In this paper, we formulated the traffic prediction on road network as a spatiotemporal forecasting problem, and proposed the diffusion convolutional recurrent neural network that captures the spatiotemporal dependencies. Specifically, we use bidirectional graph random walk to model spatial dependency and recurrent neural network to capture the temporal dynamics. We further integrated the encoder-decoder architecture and the scheduled sampling technique to improve the performance for long-term forecasting. When evaluated on two large-scale real-world traffic datasets, our approach obtained significantly better prediction than baselines.
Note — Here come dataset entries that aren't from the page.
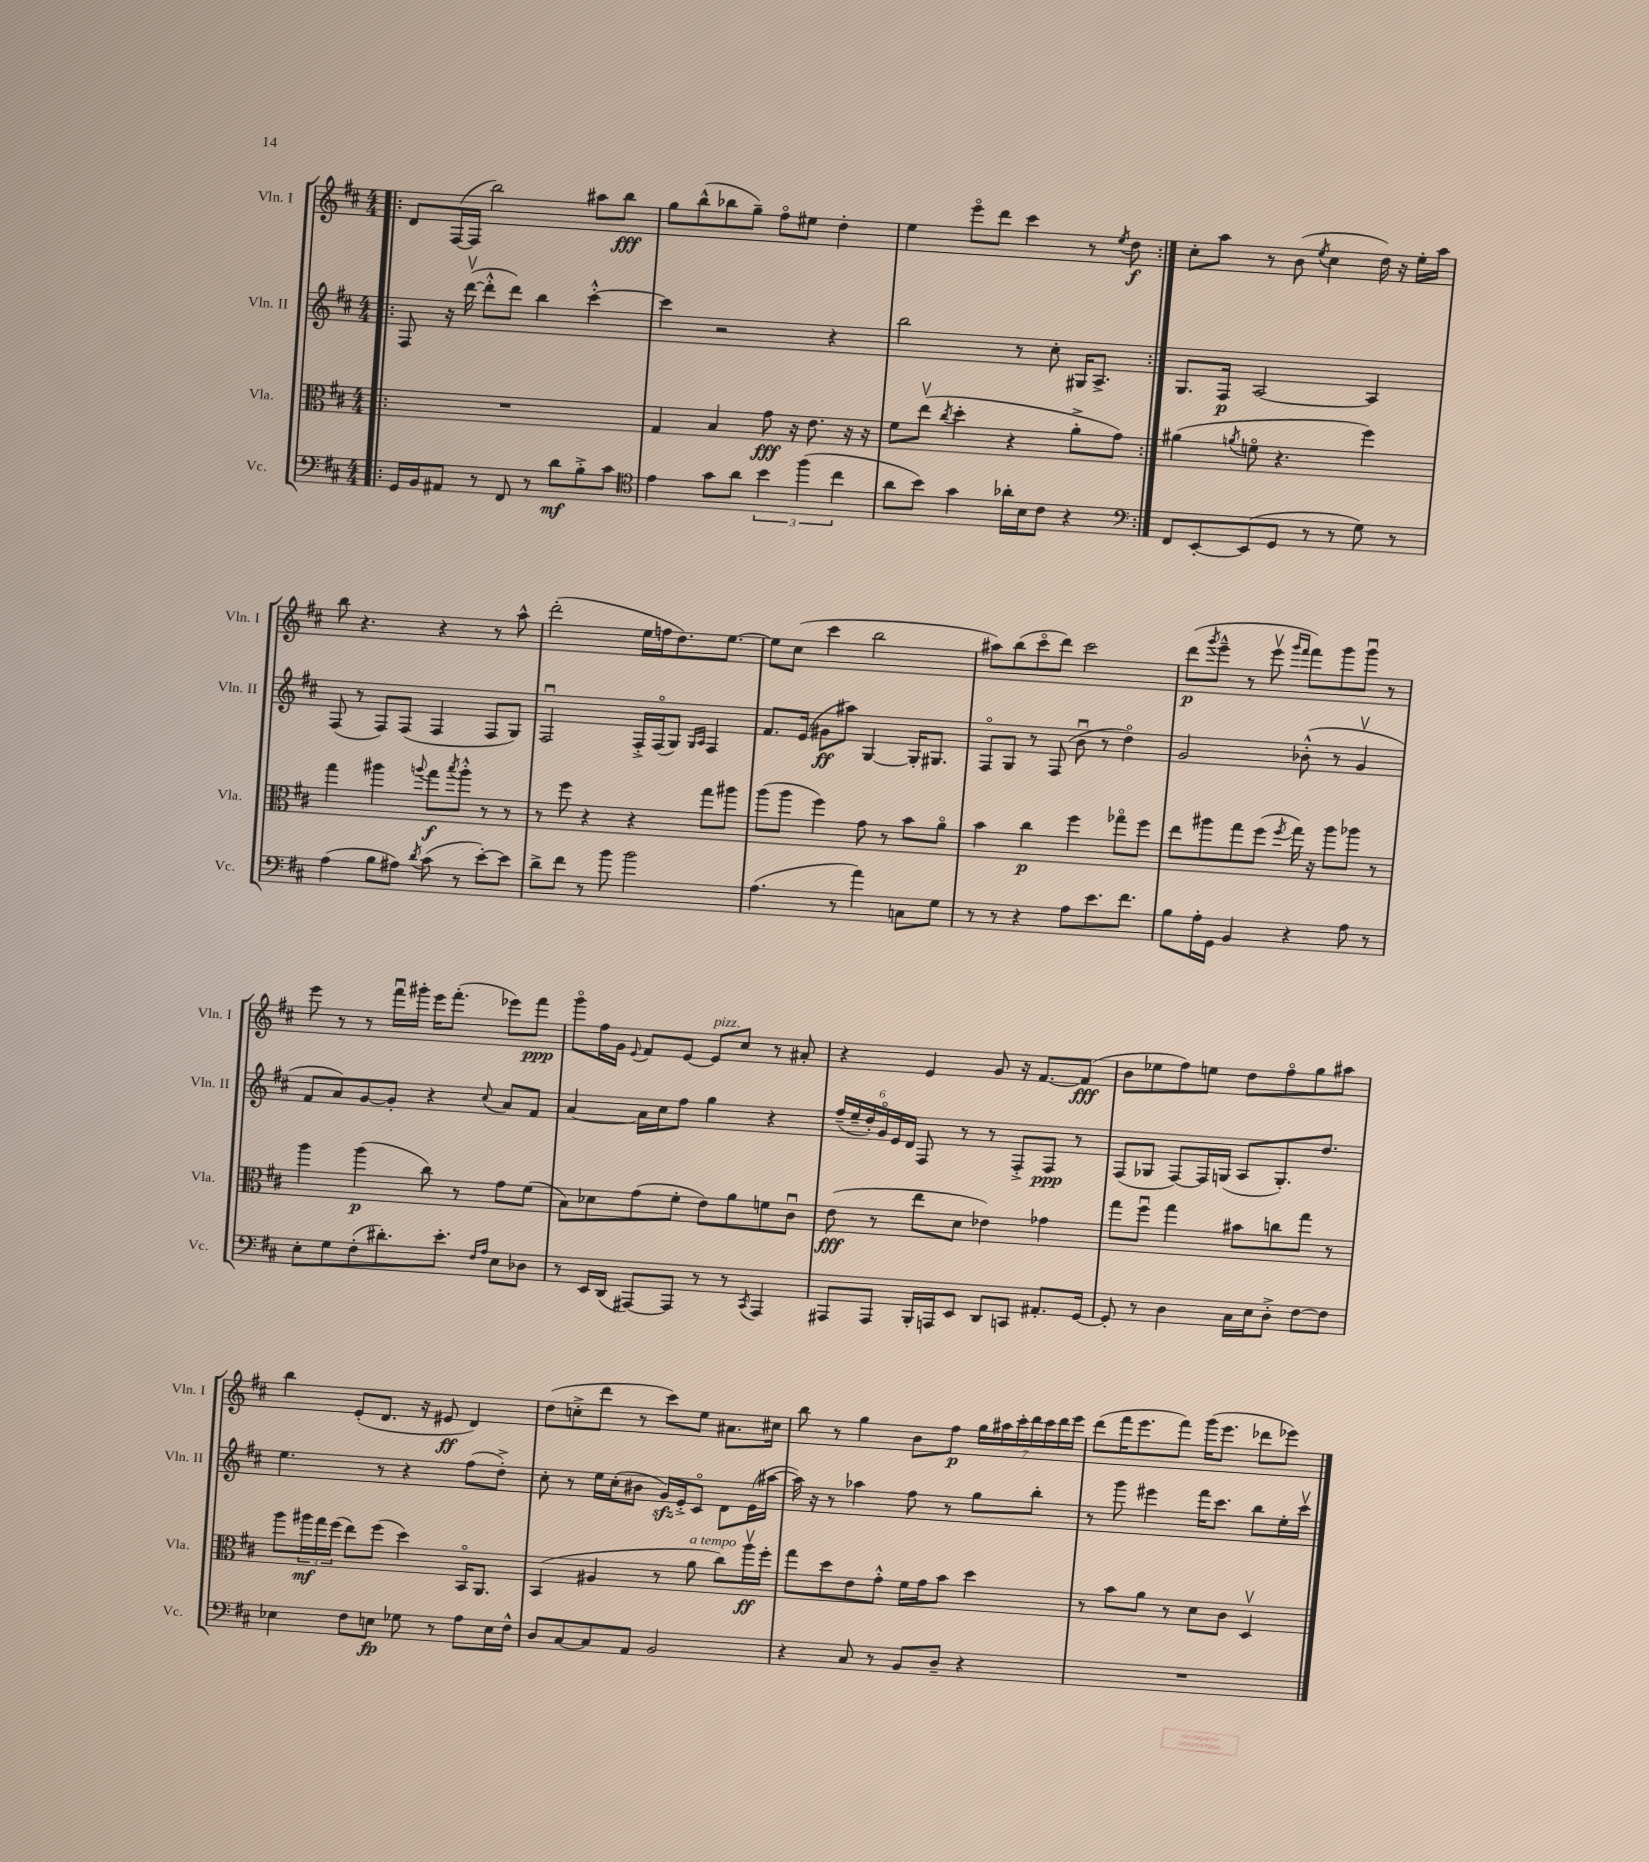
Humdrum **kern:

**kern	**kern	**kern	**kern
*staff4	*staff3	*staff2	*staff1
*clefF4	*clefC3	*clefG2	*clefG2
*k[f#c#]	*k[f#c#]	*k[f#c#]	*k[f#c#]
*M4/4	*M4/4	*M4/4	*M4/4
=!|:	=!|:	=!|:	=!|:
16GG	1r	8F#	8d
16BB	.	.	.
8AA#	.	16r	([16F#
.	.	([16dddv	16F#]
8r	.	8ddd'^^]	2bb)
8FF#	.	8ddd)	.
8r	.	4bb	.
8d	.	.	.
8B'^	.	[4ccc#'^^	8aa#
8c#	.	.	8bb
=	=	=	=
*clefC4	*	*	*
4e	4G	4ccc#]	8gg
.	.	.	(8bb^^
8g	4B	2r	8bb-
8a	.	.	8gg~)
6b	8g	.	8ff#o
.	16r	.	8ee#
(6ff#	.	.	.
.	8.e	.	.
.	.	4r	4dd'
6cc#	.	.	.
.	16r	.	.
.	16r	.	.
=	=	=	=
8a	8f#	2bb	4ee
8b)	(8eev	.	.
.	8qcc#	.	.
4g	4dd'	.	8eeeo
.	.	.	8ddd
16a-'	4r	8r	4ccc#
16B	.	.	.
8c#	.	8cc#'	.
4r	8a'^	16G#	8r
.	.	8.A^	.
.	.	.	8qee
.	8g)	.	8dd
=:|!	=:|!	=:|!	=:|!
*clefF4	*	*	*
8FF#	(4a#	8.G	8cc#'
[8EE'	.	.	8aa
.	.	16F#	.
.	8qa	.	.
(8EE]	8fo	[2A	8r
8GG	4.r	.	(8b
.	.	.	8qee
8r	.	.	4cc#
8r	.	.	.
8G)	4ff#)	4A]	16dd)
.	.	.	16r
8r	.	.	16ee'
.	.	.	16aa
=	=	=	=
(4A	4gg	(8F#	8bb
.	.	8r	4.r
8B	4aa#	8F#)	.
8A#)	.	(8F#	.
8qd	8qqaa	.	.
(8c#	8gg	4F#	4r
.	8qbb	.	.
8r	8aa'^^	.	.
[8e')	8r	8F#	8r
8e]	8r	8G)	8aa^^
=	=	=	=
8d^	8r	2F#u	(2ddd'
8f#	8ff#	.	.
8r	4r	.	.
8b	.	.	.
2b	4r	16F#'^	16ee
.	.	(16F#o	16ff
.	.	8G)	8.dd)
.	.	16qqG	.
.	.	16qqA	.
.	8gg	4F#	.
.	.	.	[8.ee
.	8aa#	.	.
=	=	=	=
(4.A	(8aa	8.f#	8ee]
.	8aa	.	(8cc#
.	.	(16e	.
.	4ff#)	8g#	4ccc#
8r	.	8aa#)	.
4a)	8g	[4G	2bb
.	8r	.	.
8C	8b	16G']	.
.	.	8.G#	.
8G	8ao	.	.
=	=	=	=
8r	4b	8F#o	8aa#)
8r	.	8G	(8bb
4r	4cc#	8r	8ccc#o
.	.	(8F#	8ddd)
8A	4ff#	8bu	2ccc#
8.e	.	8r	.
.	8gg-o	4ddo)	.
8.f#	.	.	.
.	8ff#	.	.
=	=	=	=
8B	8ee	2g	(8ddd
.	.	.	8qggg
16A'	8aa#	.	8eee~^^
16GG	.	.	.
4BB	8gg	.	8r
.	(8ff#	.	8eeev
.	.	.	16qqggg
.	8qff#	.	16qqfff#
4r	16gg)	(8b-'^^	8fff#)
.	16r	.	.
.	8aa#	8r	8ggg
8A	8aa-	4gv	8gggu
8r	8r	.	8r
=	=	=	=
8E'	4aa	8f#	8eee
8G	.	8a)	8r
(8F#'	(4aa	[8g	8r
8.d#')	.	8g']	16fff#u
.	.	.	16ggg#'
.	8cc#)	4r	16eee
8.e'	.	.	(8.fff#'
.	8r	.	.
16qqF#	.	.	.
16qqA	.	8qqcc#	.
8E	8g	8a	8eee-)
8D-	(8f#	8f#	8fff#
=	=	=	=
8r	8B)	[4a	8gggo
16EE	8d-	.	16ff#
(16DD	.	.	16g
.	.	.	8qqe
[8AAA#)	(8g	16a]	8f#
.	.	16cc#	.
8AAA#]	8f#'	8ff#	[8e
8r	8e)	4gg	8e]
8r	8a	.	8cc#
8qCC#	.	.	.
4AAA#	8f	4r	8r
.	8c#u	.	8a#'
=	=	=	=
8AAA#	(8e	(24ff#~	4r
.	.	24ee~	.
.	.	24dd')	.
8AAA#	8r	24go	.
.	.	24e	.
.	.	24d	.
16BBB'	8ee	8F#	4e
16AAA	.	.	.
8EE	8d	8r	.
8DD	4e-)	8r	8g
8CC	.	8F#'^	16r
.	.	.	[8.f#
8.AA#'	4g-	8F#	.
.	.	8r	(8f#]
[16GG	.	.	.
=	=	=	=
8GG']	8gg	(8F#	8b
8r	8ff#u	8G-	8ee-
4D	4gg	[8F#)	8ff#)
.	.	16F#]	8ee
.	.	(16G	.
16C#	8b#	8A	8dd
16E	.	.	.
8D'^	8cc	8.G')	8ff#o
[8F#	8gg	.	8gg
.	.	8.dd	.
8F#]	8r	.	8aa#
=	=	=	=
4E-	8aa	4.ee	4bb
.	24aa#	.	.
.	24gg	.	.
.	(24ff#	.	.
8F#	8ee)	.	(8e'
8E	(8ff#	8r	8.d
8G-	4dd)	4r	.
.	.	.	16r
8r	.	.	8e#
8A	16BBo	(8ff#	4d)
.	8.AA	.	.
16E	.	8dd'^)	.
16F#^^	.	.	.
=	=	=	=
8D	(4BB	8cc#'	(8dd
[8C#	.	8r	8cc'^
8C#]	4A#	16ee	8ddd
.	.	(16cc#'	.
8AA	.	8b#	8r
2BB	8r	16g)	8ccc#)
.	.	16e'^	.
.	8a	8c#o	8ee
.	8cc#)	8d	8.a#
.	16aav	(16e	.
.	16ff#'	[16aa#	16cc#
=	=	=	=
4r	8gg	16aa#])	8bb
.	.	16r	.
.	8dd	8r	8r
8C#	8e	4aa-	4gg
8r	8g'^^	.	.
8BB	16f#	8ff#	8b
.	16g	.	.
8D~	8b	8r	8ff#
4r	4dd	8gg	28gg
.	.	.	28aa#
.	.	.	28ccc#'
.	.	.	28ddd
.	.	8bb'	.
.	.	.	28ccc#
.	.	.	28ddd
.	.	.	28eee
=	=	=	=
1r	8r	8r	(8ddd
.	8b	8ggg	16fff#
.	.	.	8.eee
.	8a	4eee#	.
.	8r	.	8fff#)
.	8d	16fff#	(16ggg
.	.	8.ccc#	8.eee
.	8c#	.	.
.	4Dv	8bb	8ddd-
.	.	16ee'	8eee-)
.	.	16ccc#v	.
==	==	==	==
*-	*-	*-	*-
For future work, we will investigate the following two aspects (1) applying the proposed model to other spatial-temporal forecasting tasks; (2) modeling the spatiotemporal dependency when the underlying graph structure is evolving, e.g., the K nearest neighbor graph for moving objects.

在本文中，我们将道路网络的交通量预测公式化为时空预测问题，并提出了捕获时空相关性的扩散卷积递归神经网络。具体来说，我们使用双向图随机游走对空间依赖性进行建模，并使用递归神经网络来捕获时间动态。我们进一步集成了编码器-解码器体系结构和计划的采样技术，以提高长期预测的性能。在两个大规模的现实世界交通数据集上进行评估时，我们的方法比基线获得了明显更好的预测。对于未来的工作，我们将研究以下两个方面：（1）将提出的模型应用于其他时空预测任务； （2）在基础图结构正在演变时（例如，运动对象的K最近邻图）建模时空依赖关系。